In tough times like these, the thirst for nostalgia runs deep. That was probably true back in 1979, when the musical revue Sugar Babies bowed on Broadway, and it’s certainly true now, as the Manatee Players present their own production of this fond look back at the genre of burlesque.
 
Now, we’re not talking strippers, so don’t get concerned. Although Sugar Babies, as conceived by Ralph G. Allen and Harry Rigby, does stay true to the roots of burlesque with scantily clad chorus girls, some risqué business and a lot of double entendres, there’s nothing rated R about it. It’s good old-fashioned, slightly dirty fun.
 
It all starts off with the Top Banana, as played by Dan Higgs, reminiscing about those burlesque shows of yesteryear and how he’d love to see one again.
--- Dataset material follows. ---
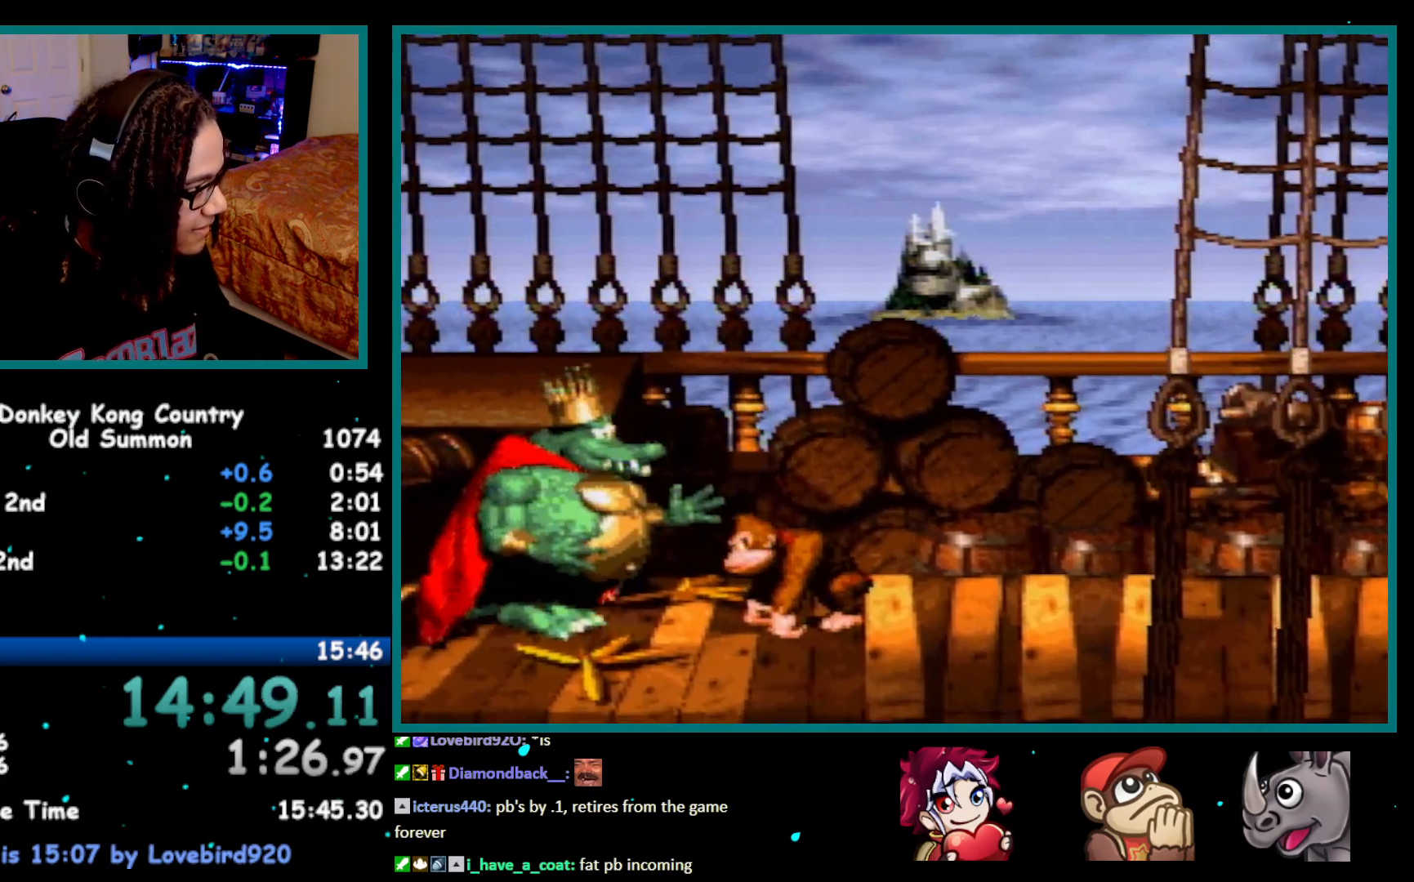
{"buttons": ["Y", "DPAD_LEFT"], "events": [[217, "B", "down"], [317, "DPAD_LEFT", "down"], [467, "B", "up"]]}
And then we get exactly that: a show with old songs by Jimmy McHugh, Dorothy Fields and Al Dubin (I Feel a Song Coming On, Don’t Blame Me) interspersed with classic comic bits featuring stock characters like a teacher and her troublesome students, a nurse and some worried patients, a judge faced with a woman accused of killing her husband, etc. There’s no storyline, it’s just entertainment.
 
And it is entertaining to watch an octet of winsome sugar babies (whose grandparents probably weren’t even alive for the heyday of burlesque), tapping and posing in a variety of costumes (by Deborah Kelly Winn) designed to show off their best features and summon up the style of the era. They, and Higgs, are the show’s best assets. Higgs, a veteran of local and other stages, has just the right comic timing and audience rapport needed for his role; he’s a treat to watch, especially when dolled up in drag as the long-suffering, would-be glamorous Hortense or playing that lascivious judge who has trouble with names.
 
While he’s clearly the big draw here, other performers have their moments, too. Marisa R. Nelson may not be able to hold a candle to dancer Ann Miller, who starred in the original (who could?), but she sings well enough and is a good comic foil, whether playing it straight or playing along. Steve Jaquith looks the part of the Juvenile, with slicked-back hair and a clean-cut boyish face; he’s not bad in the singing department, either. As the Soubrette, Devin Shoemaker has some trouble sustaining her notes while also executing her moves, but she’s appealing and attractive. The show’s other male cast members, frequently drooling over the sugar babies, are more game than accomplished performers. But Cory Boyas’ direction gets the most out of every bit of shtick he can.